Tudo se desmoronou em menos de dez segundos. Até Declan levou uma colher na cara. Só eu fiquei intacto.
Ashton me arrastou para longe antes de perder o controle. Ele se virou para mim. "Por que diabos você está aqui?" Minha boca se abriu, mas nenhuma palavra saiu. Seu rosto estava a poucos centímetros do meu, olhos fixos, punhos ainda cerrados.
Gwendolyn interveio antes que eu pudesse encontrar palavras. "Eu a convidei. Pensei que pudéssemos jantar como pessoas normais, só por uma vez. Isso é um crime?"
Ele se virou para ela. "Você ao menos lembra que dia é hoje?" Ela piscou, surpresa. "É seu aniversário. Nós somos família, Ashton. Qual o problema de sentar para comer juntos? Não vejo a Mirabelle desde a festa de aniversário do Edouard. Não posso tentar me reconectar?"
Ashton soltou a gravata e murmurou algo baixinho. Depois, mais alto: "Deve ser bom viver tão confortavelmente. Você tem tanto tempo livre que provoca brigas só para sentir algo."
A voz de Gwendolyn se elevou. "Não há necessidade desse tom—"
Enquanto eles continuavam discutindo, Declan se aproximou de mim e se inclinou. "Ela te enganou para vir, não foi?" Eu assenti. Ele soltou um assobio baixo. "Você está enrascada. Ela te arrastou direto para uma tempestade. Você sabe que dia é hoje?"
"O aniversário dele?"
"É também o dia em que a mãe dele morreu."
Eu o encarei. "Você está brincando."
"Não estou. Ela morreu no aniversário dele. É por isso que ele nunca comemora. Não sei o que eles estavam pensando, organizando um jantar hoje à noite. Se ele perder a calma, não vou me meter nisso com você. Devia ter ficado em Milão."
Ele se afastou um pouco, como se Ashton pudesse avançar para cima dele a qualquer momento.
Fiquei ali, com o estômago revirando.
Eu não sabia.
Ninguém tinha me contado.
Gwendolyn disse apenas que era um jantar de família.
Ela tinha soado tão normal sobre isso.
Olhei para Ashton.
Só conseguia ver seu perfil, duro como granito.
Queria me dar uma bofetada.
Gwendolyn continuou falando. "Eu não quis causar nenhum mal. Fizemos tudo para seu aniversário. O bolo foi feito sob medida. Mirabelle queria estar aqui. Ela queria comer conosco—"
"Não, eu não queria," interrompi. "Você mentiu para mim."
Ela se virou para me encarar. "Eu não menti. Eu te convidei para jantar.
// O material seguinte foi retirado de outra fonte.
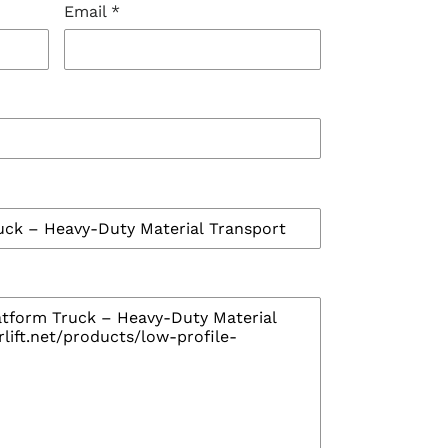
Email
*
Isso não é mentira."
"Você deixou de fora tudo que importava. Isso conta."
Olhei furiosa para Gwendolyn. Qualquer culpa que senti em relação a Ashton se transformou em pura raiva. Eu pensava que o relacionamento deles era tenso, mas suportável. Agora via o quanto fui ingênua.
Virei-me para Ashton. "Eu não sabia, juro. Não teria vindo se soubesse. Não faço parte do jogo que ela está jogando." As palavras pareciam inúteis naquele momento.